I am writing to you on behalf of the International Law Section (“ILS”) of the Florida Bar to express our opposition to SB 1360. We respectfully request that you vote against any further action on this bill and vote against it should it reach the Senate Floor.
SB 1360 seeks to limit the application of foreign laws in family law matters. Presently, Florida law permits, under certain circumstances, foreign laws to be considered by judges in some family law disputes. This is important and necessary in deciding certain cases involving foreign couples and families. For example, a foreign couple living in Florida wishes to divorce and their freely negotiated prenuptial agreement contains a foreign law provision. Under this bill, the prenuptial agreement could not be honored because non-Florida law applies. Thus, this unwarranted and unnecessary restriction would create great uncertainty and lead to serious difficulties in many cases. The bill is most likely unconstitutional because it violates the principal of separation of powers by limiting the court’s freedom to interpret and apply laws.
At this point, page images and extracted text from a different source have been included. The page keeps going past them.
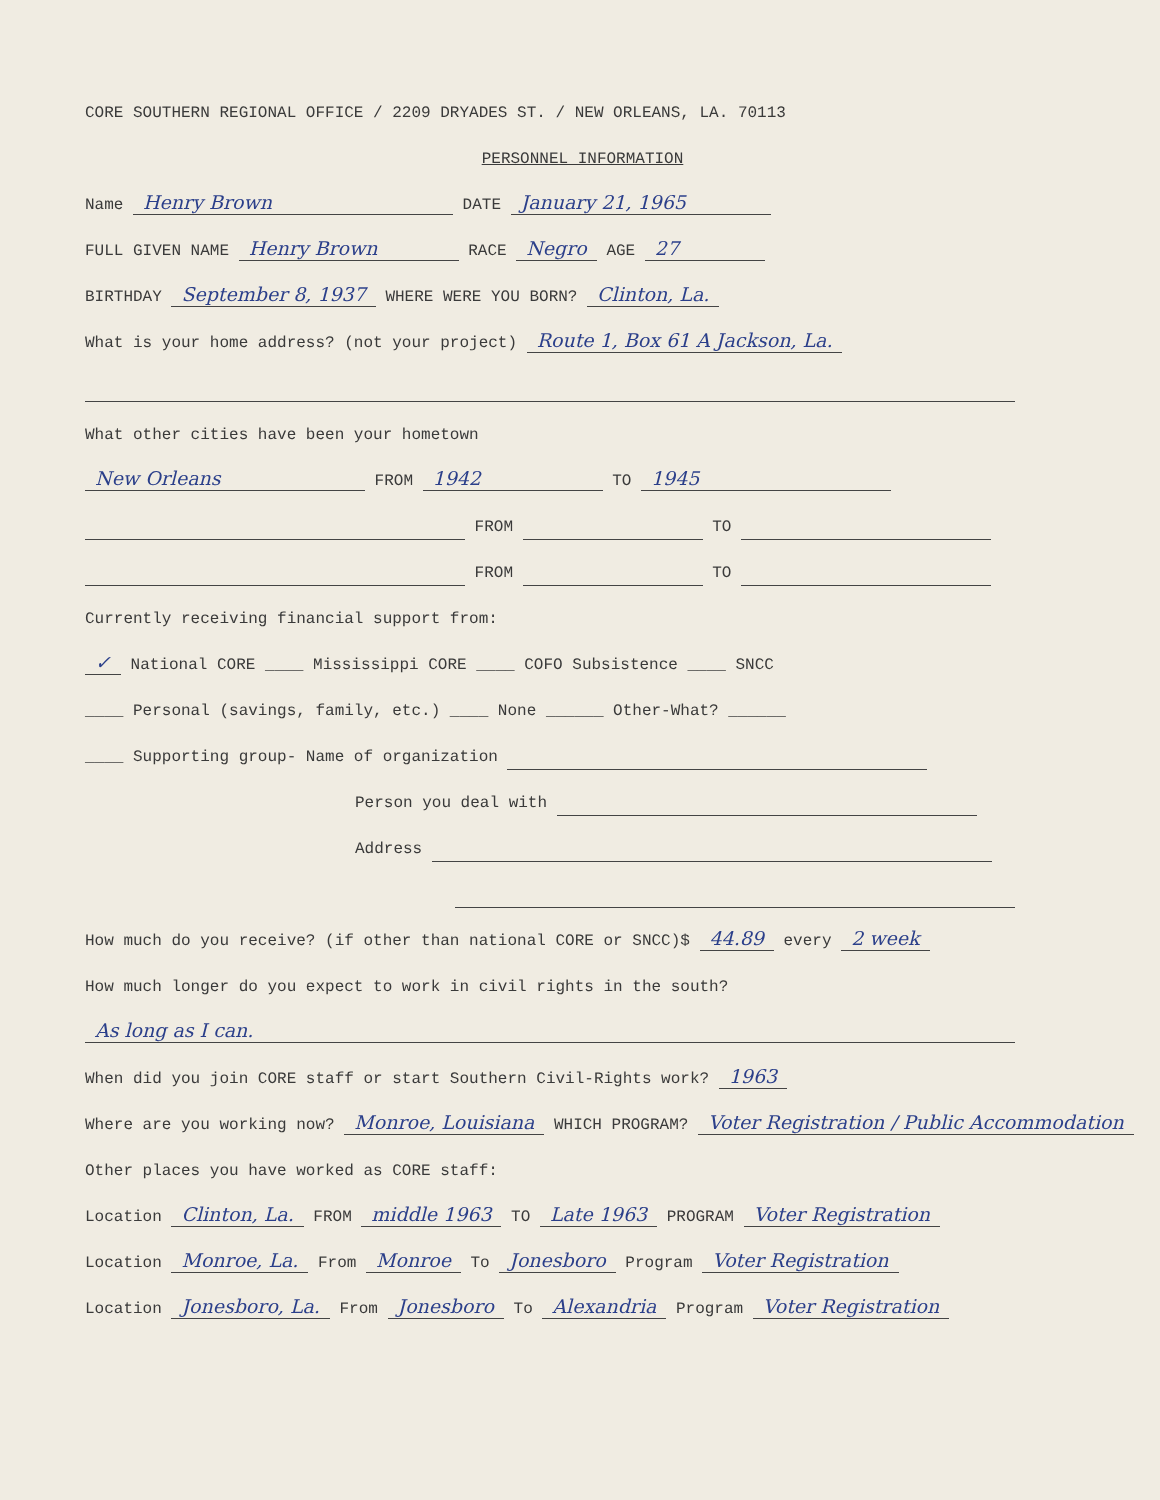CORE SOUTHERN REGIONAL OFFICE / 2209 DRYADES ST. / NEW ORLEANS, LA. 70113
PERSONNEL INFORMATION
Name Henry Brown DATE January 21, 1965
FULL GIVEN NAME Henry Brown RACE Negro AGE 27
BIRTHDAY September 8, 1937 WHERE WERE YOU BORN? Clinton, La.
What is your home address? (not your project) Route 1, Box 61 A Jackson, La.
What other cities have been your hometown
New Orleans FROM 1942 TO 1945
FROM TO
FROM TO
Currently receiving financial support from:
✓ National CORE ____ Mississippi CORE ____ COFO Subsistence ____ SNCC
____ Personal (savings, family, etc.) ____ None ______ Other-What? ______
____ Supporting group- Name of organization
Person you deal with
Address
How much do you receive? (if other than national CORE or SNCC)$ 44.89 every 2 week
How much longer do you expect to work in civil rights in the south?
As long as I can.
When did you join CORE staff or start Southern Civil-Rights work? 1963
Where are you working now? Monroe, Louisiana WHICH PROGRAM? Voter Registration / Public Accommodation
Other places you have worked as CORE staff:
Location Clinton, La. FROM middle 1963 TO Late 1963 PROGRAM Voter Registration
Location Monroe, La. From Monroe To Jonesboro Program Voter Registration
Location Jonesboro, La. From Jonesboro To Alexandria Program Voter Registration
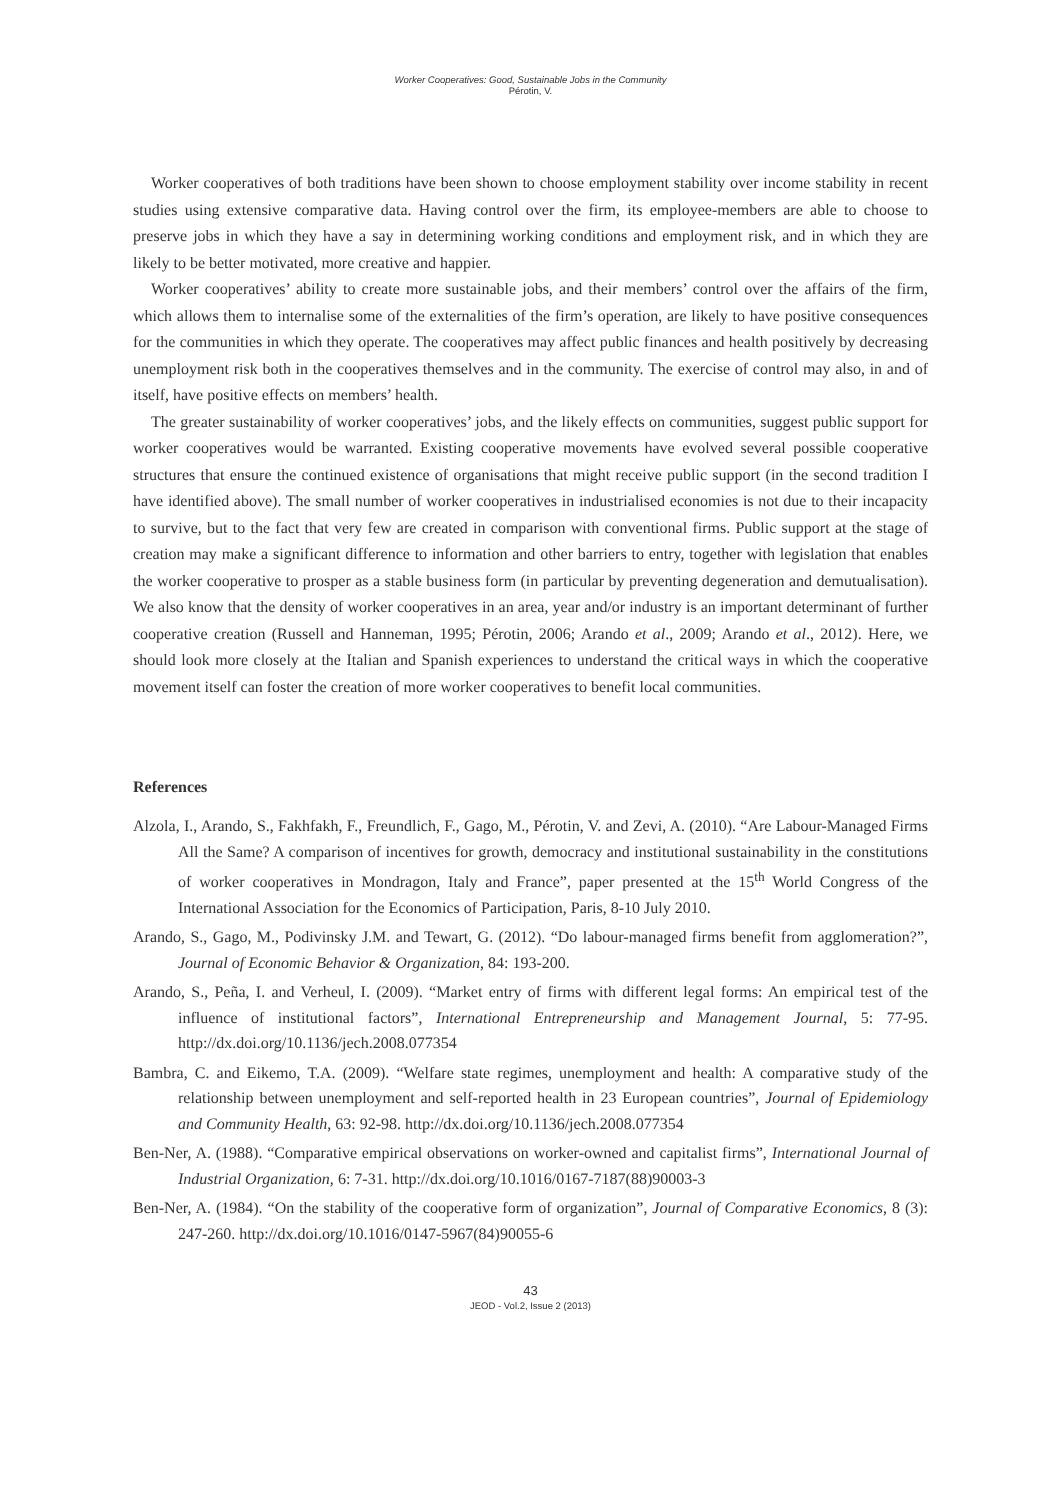Worker Cooperatives: Good, Sustainable Jobs in the Community
Pérotin, V.
Worker cooperatives of both traditions have been shown to choose employment stability over income stability in recent studies using extensive comparative data. Having control over the firm, its employee-members are able to choose to preserve jobs in which they have a say in determining working conditions and employment risk, and in which they are likely to be better motivated, more creative and happier.
Worker cooperatives’ ability to create more sustainable jobs, and their members’ control over the affairs of the firm, which allows them to internalise some of the externalities of the firm’s operation, are likely to have positive consequences for the communities in which they operate. The cooperatives may affect public finances and health positively by decreasing unemployment risk both in the cooperatives themselves and in the community. The exercise of control may also, in and of itself, have positive effects on members’ health.
The greater sustainability of worker cooperatives’ jobs, and the likely effects on communities, suggest public support for worker cooperatives would be warranted. Existing cooperative movements have evolved several possible cooperative structures that ensure the continued existence of organisations that might receive public support (in the second tradition I have identified above). The small number of worker cooperatives in industrialised economies is not due to their incapacity to survive, but to the fact that very few are created in comparison with conventional firms. Public support at the stage of creation may make a significant difference to information and other barriers to entry, together with legislation that enables the worker cooperative to prosper as a stable business form (in particular by preventing degeneration and demutualisation). We also know that the density of worker cooperatives in an area, year and/or industry is an important determinant of further cooperative creation (Russell and Hanneman, 1995; Pérotin, 2006; Arando et al., 2009; Arando et al., 2012). Here, we should look more closely at the Italian and Spanish experiences to understand the critical ways in which the cooperative movement itself can foster the creation of more worker cooperatives to benefit local communities.
References
Alzola, I., Arando, S., Fakhfakh, F., Freundlich, F., Gago, M., Pérotin, V. and Zevi, A. (2010). “Are Labour-Managed Firms All the Same? A comparison of incentives for growth, democracy and institutional sustainability in the constitutions of worker cooperatives in Mondragon, Italy and France”, paper presented at the 15<sup>th</sup> World Congress of the International Association for the Economics of Participation, Paris, 8-10 July 2010.
Arando, S., Gago, M., Podivinsky J.M. and Tewart, G. (2012). “Do labour-managed firms benefit from agglomeration?”, Journal of Economic Behavior & Organization, 84: 193-200.
Arando, S., Peña, I. and Verheul, I. (2009). “Market entry of firms with different legal forms: An empirical test of the influence of institutional factors”, International Entrepreneurship and Management Journal, 5: 77-95. http://dx.doi.org/10.1136/jech.2008.077354
Bambra, C. and Eikemo, T.A. (2009). “Welfare state regimes, unemployment and health: A comparative study of the relationship between unemployment and self-reported health in 23 European countries”, Journal of Epidemiology and Community Health, 63: 92-98. http://dx.doi.org/10.1136/jech.2008.077354
Ben-Ner, A. (1988). “Comparative empirical observations on worker-owned and capitalist firms”, International Journal of Industrial Organization, 6: 7-31. http://dx.doi.org/10.1016/0167-7187(88)90003-3
Ben-Ner, A. (1984). “On the stability of the cooperative form of organization”, Journal of Comparative Economics, 8 (3): 247-260. http://dx.doi.org/10.1016/0147-5967(84)90055-6
43
JEOD - Vol.2, Issue 2 (2013)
There are also serious U.S. Constitution Contracts Clause issues as well as a likely violation of the federal government’s power to set unified foreign policy.
What makes matters even worse is that the proposed legislation is totally unnecessary. The bill is a “solution” for a non-existent problem: existing court precedent is sufficient to handle the issue of when foreign laws should apply in Family Court. This legislation also has the potential to create significant and serious unintended consequences that would clog up our courts for years and impose significant unnecessary costs on parties and the courts.
The bill is the latest iteration of a movement to ban the application of foreign laws generally in Florida Courts across many disciplines. The bill (and companion bill in the House) has been scaled back in the 2012 Legislative Session to only apply to family law matters. Last year, the ILS actively opposed the prior versions of the bill that went beyond the family law arena and the bills did not reach the floors of the Senate or House. Much of the same language in the 2011 bills is present in the 2012 versions.
We understand that the Family Law Section of The Florida Bar has expressed their great concerns with SB 1360 and is independently reaching out to you. Moreover, the American Bar Association has passed Resolution 113A which explicitly states their opposition to laws that try to wholesale block the application of foreign laws in U.S. Courts, which is effectively what this bill attempts to do.
Finally, we, along with many other stakeholders in the private sector and various agencies of our state and local governments, have worked diligently to develop Florida as a business gateway to Latin America and the Caribbean, and have strived to create an environment that is friendly to international businesses and tourists. The ILS has specifically worked to develop Florida as an international arbitration and mediation center for Latin America and the Caribbean. This type of legislation sends a strong message that our State is hostile to international companies and visitors and will undermine the work done to develop international business and the resulting jobs it would bring.
Your assistance is greatly appreciated.